Exercise: Write out all of the entries that follow, word for word, but skip the pictures.

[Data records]
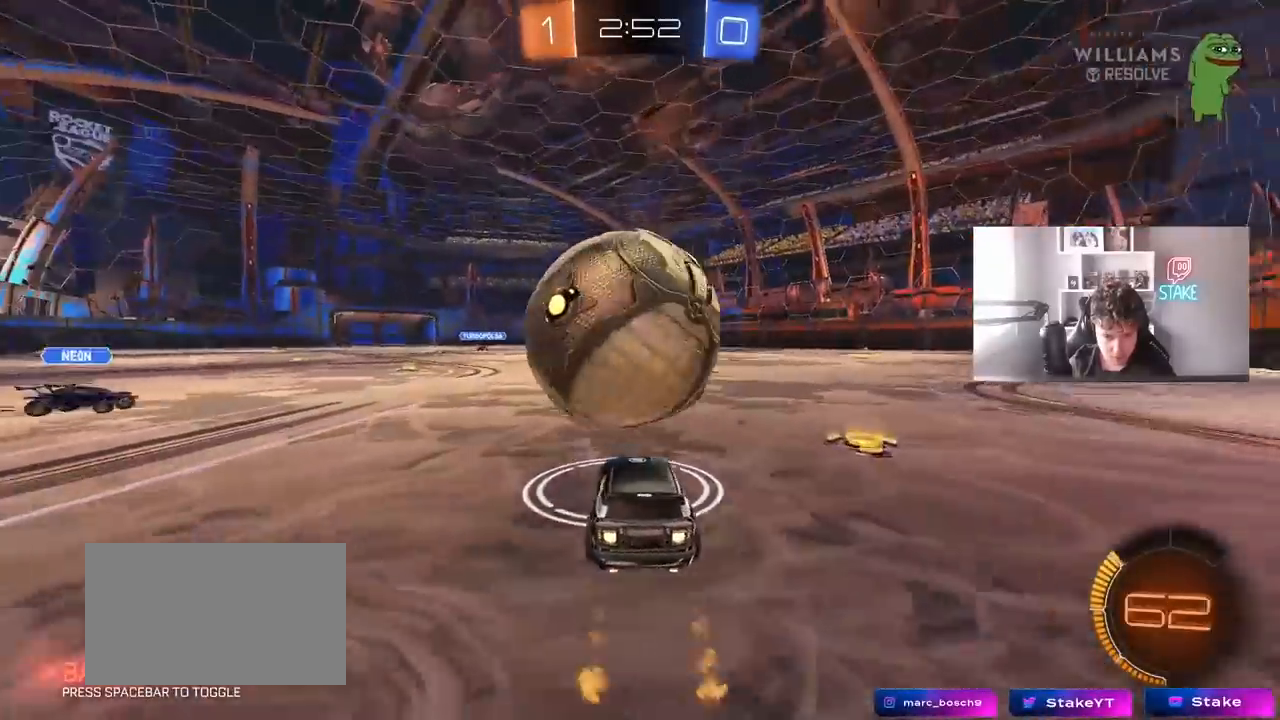
{"keys": ["d", "s", "shift"], "mouse": ["left", "right"], "mouse_move": "still", "events": [[100, "mouse_right", "down"], [150, "a", "down"], [183, "space", "down"], [233, "d", "down"], [233, "mouse_right", "up"], [233, "w", "up"], [283, "a", "up"], [283, "space", "up"], [283, "w", "down"], [333, "mouse_right", "down"], [333, "shift", "down"], [417, "s", "down"], [417, "w", "up"]]}
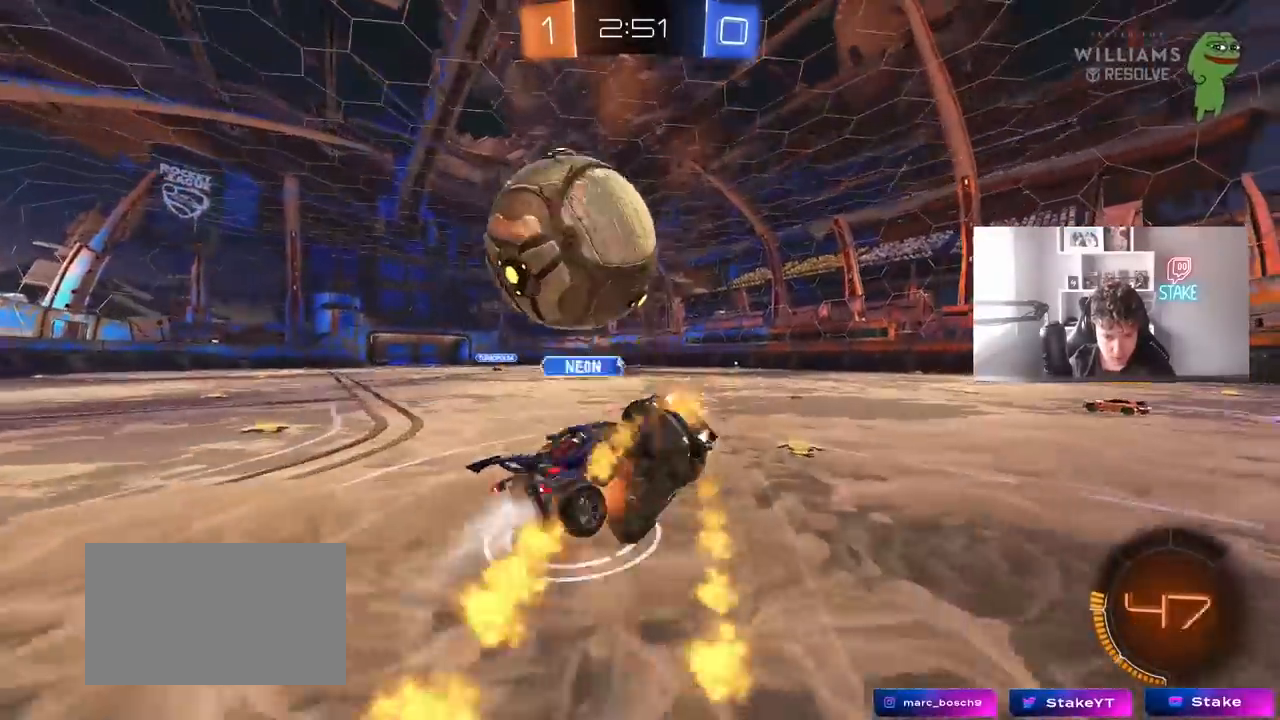
{"keys": ["d", "shift", "space"], "mouse": [], "mouse_move": "still", "events": [[17, "mouse_left", "up"], [17, "mouse_right", "up"], [117, "s", "up"], [450, "space", "down"]]}
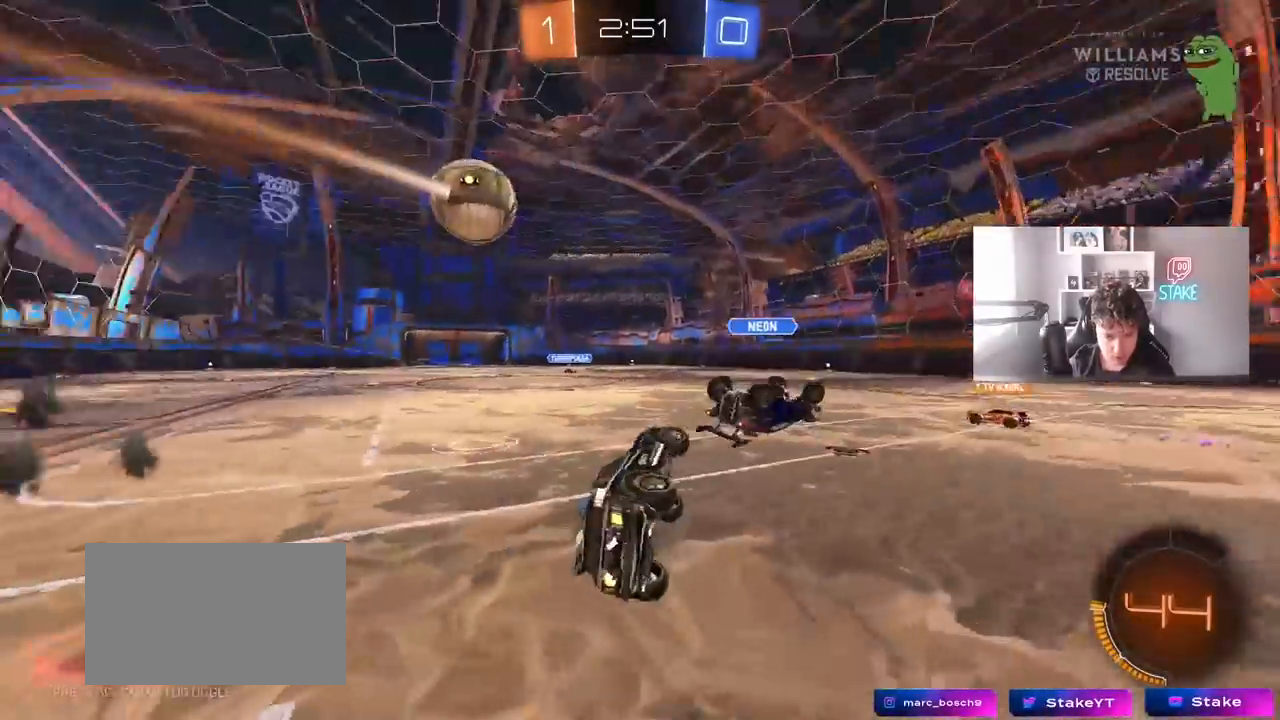
{"keys": ["a", "w"], "mouse": [], "mouse_move": "still", "events": [[83, "shift", "up"], [83, "w", "down"], [133, "d", "up"], [133, "space", "up"], [133, "w", "up"], [317, "w", "down"], [367, "a", "down"]]}
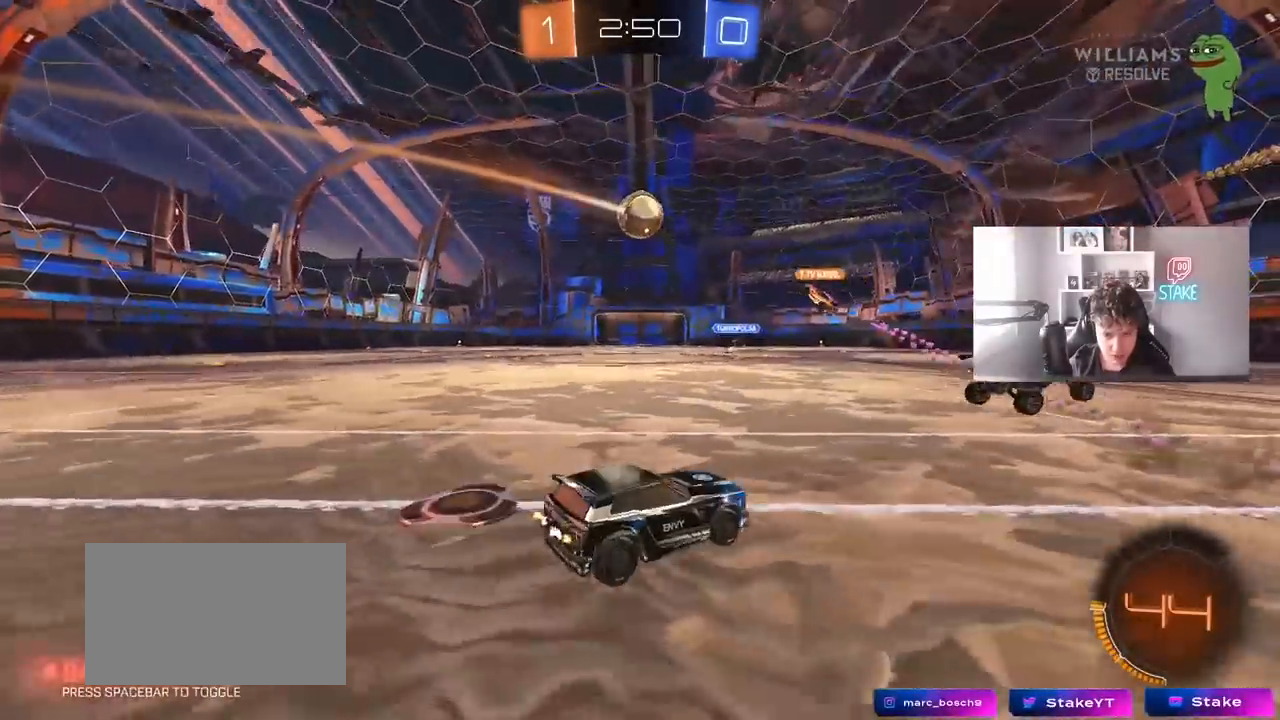
{"keys": ["w"], "mouse": [], "mouse_move": "still", "events": [[417, "a", "up"]]}
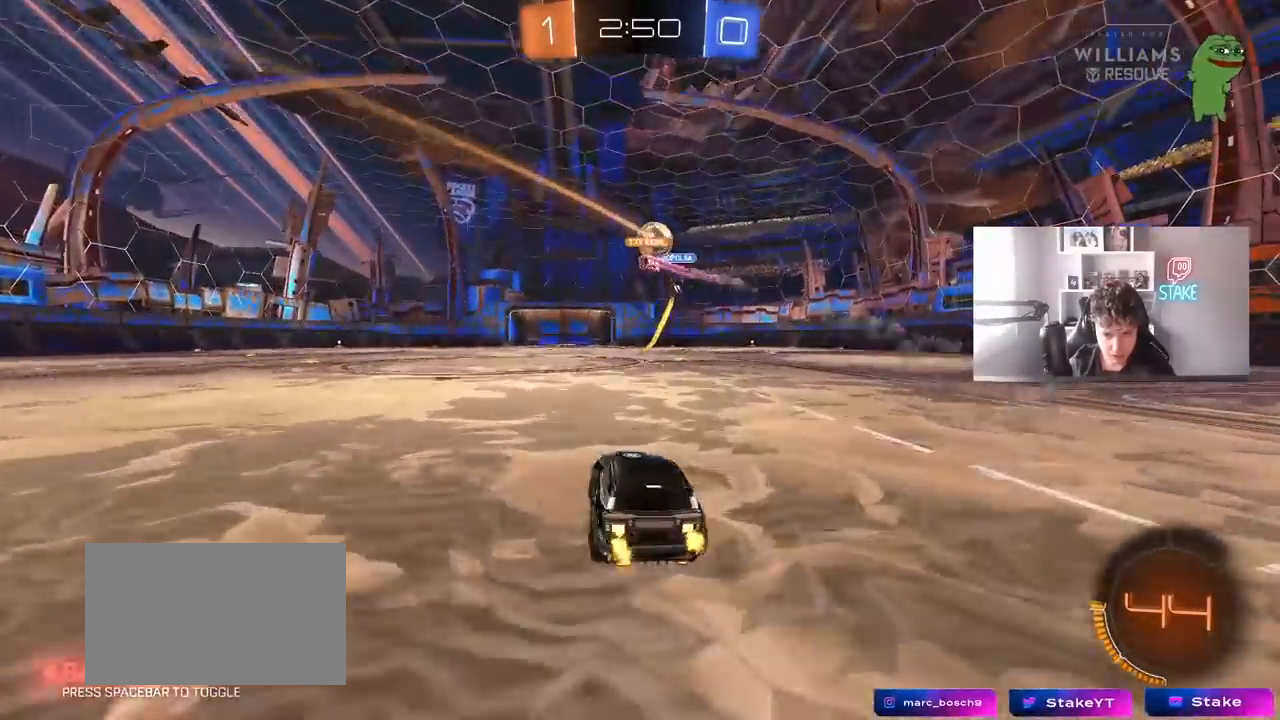
{"keys": ["w"], "mouse": ["left", "right"], "mouse_move": "still", "events": [[17, "mouse_left", "down"], [117, "d", "down"], [350, "d", "up"], [350, "mouse_left", "up"], [400, "mouse_right", "down"], [483, "mouse_left", "down"]]}
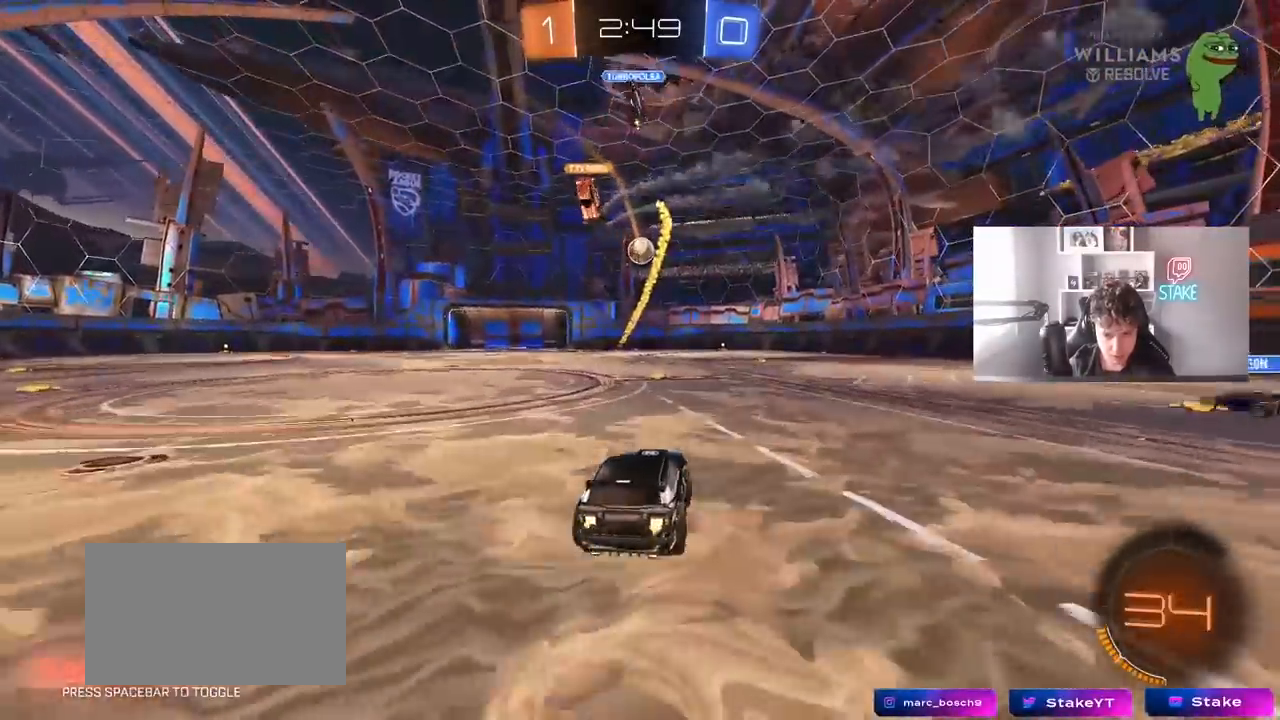
{"keys": [], "mouse": [], "mouse_move": "still", "events": [[33, "mouse_right", "up"], [83, "mouse_right", "down"], [167, "mouse_left", "up"], [167, "mouse_right", "up"], [500, "w", "up"]]}
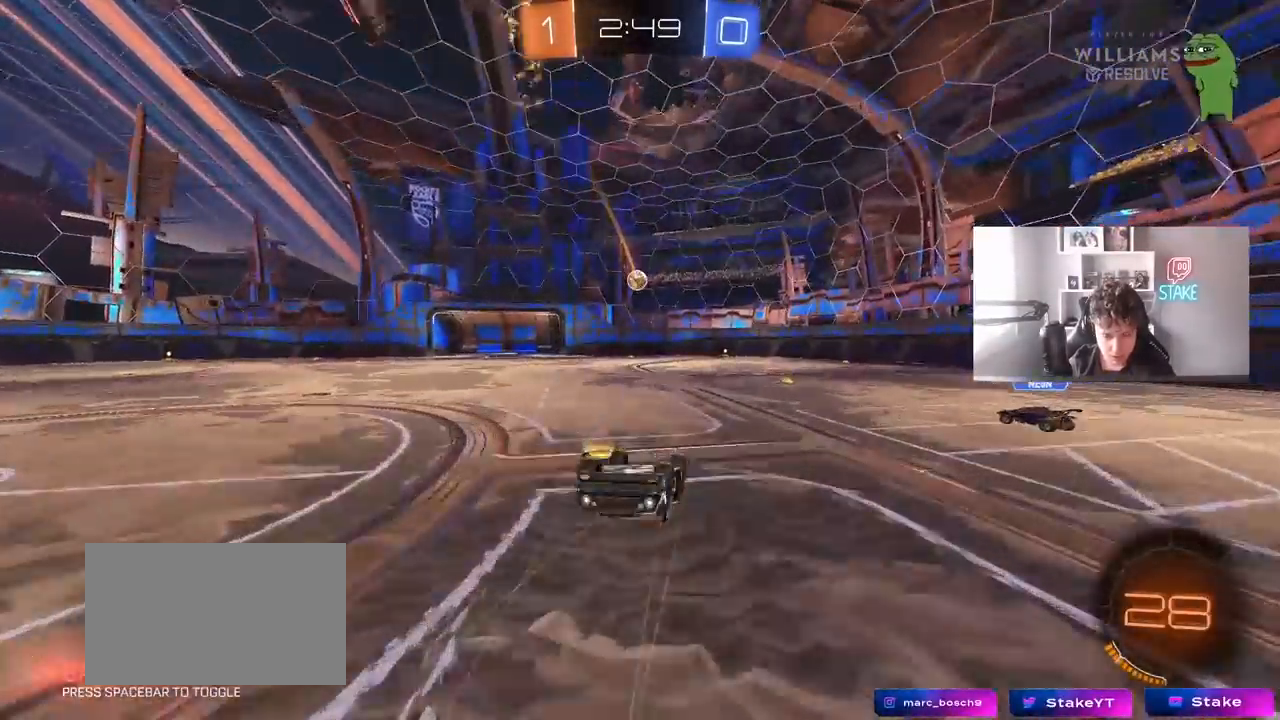
{"keys": [], "mouse": [], "mouse_move": "still", "events": [[150, "d", "down"], [283, "d", "up"]]}
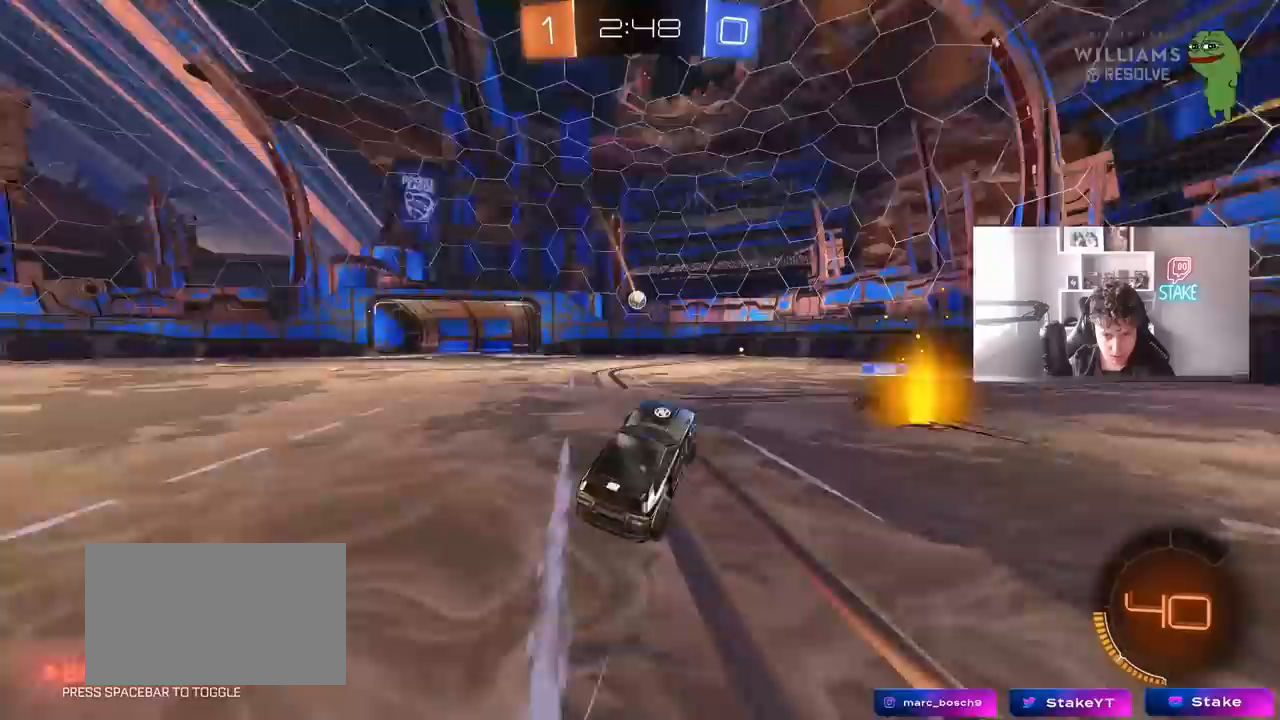
{"keys": ["d", "s"], "mouse": [], "mouse_move": "still", "events": [[150, "w", "down"], [200, "d", "down"], [350, "d", "up"], [450, "w", "up"], [483, "d", "down"], [483, "s", "down"]]}
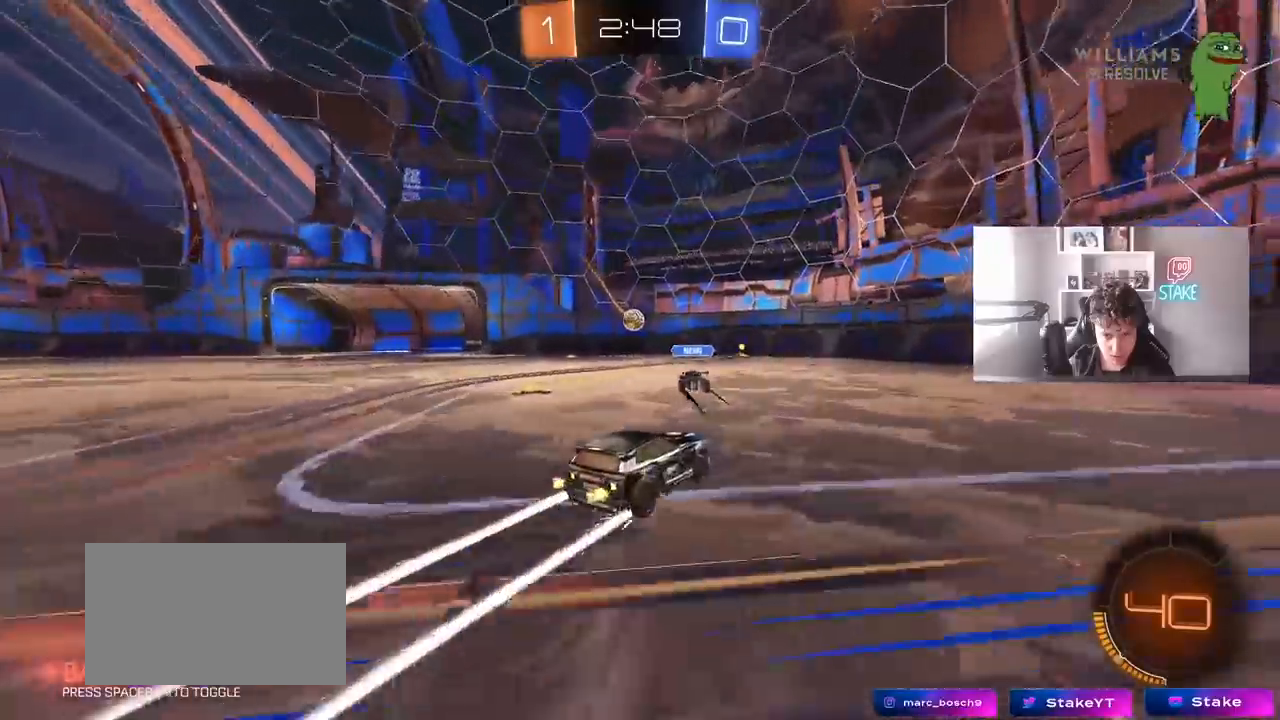
{"keys": ["a"], "mouse": [], "mouse_move": "still", "events": [[267, "d", "up"], [367, "s", "up"], [450, "a", "down"]]}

Task solution:
{"keys": ["d", "s", "shift"], "mouse": ["left", "right"], "mouse_move": "still", "events": [[100, "mouse_right", "down"], [150, "a", "down"], [183, "space", "down"], [233, "d", "down"], [233, "mouse_right", "up"], [233, "w", "up"], [283, "a", "up"], [283, "space", "up"], [283, "w", "down"], [333, "mouse_right", "down"], [333, "shift", "down"], [417, "s", "down"], [417, "w", "up"]]}
{"keys": ["d", "shift", "space"], "mouse": [], "mouse_move": "still", "events": [[17, "mouse_left", "up"], [17, "mouse_right", "up"], [117, "s", "up"], [450, "space", "down"]]}
{"keys": ["a", "w"], "mouse": [], "mouse_move": "still", "events": [[83, "shift", "up"], [83, "w", "down"], [133, "d", "up"], [133, "space", "up"], [133, "w", "up"], [317, "w", "down"], [367, "a", "down"]]}
{"keys": ["w"], "mouse": [], "mouse_move": "still", "events": [[417, "a", "up"]]}
{"keys": ["w"], "mouse": ["left", "right"], "mouse_move": "still", "events": [[17, "mouse_left", "down"], [117, "d", "down"], [350, "d", "up"], [350, "mouse_left", "up"], [400, "mouse_right", "down"], [483, "mouse_left", "down"]]}
{"keys": [], "mouse": [], "mouse_move": "still", "events": [[33, "mouse_right", "up"], [83, "mouse_right", "down"], [167, "mouse_left", "up"], [167, "mouse_right", "up"], [500, "w", "up"]]}
{"keys": [], "mouse": [], "mouse_move": "still", "events": [[150, "d", "down"], [283, "d", "up"]]}
{"keys": ["d", "s"], "mouse": [], "mouse_move": "still", "events": [[150, "w", "down"], [200, "d", "down"], [350, "d", "up"], [450, "w", "up"], [483, "d", "down"], [483, "s", "down"]]}
{"keys": ["a"], "mouse": [], "mouse_move": "still", "events": [[267, "d", "up"], [367, "s", "up"], [450, "a", "down"]]}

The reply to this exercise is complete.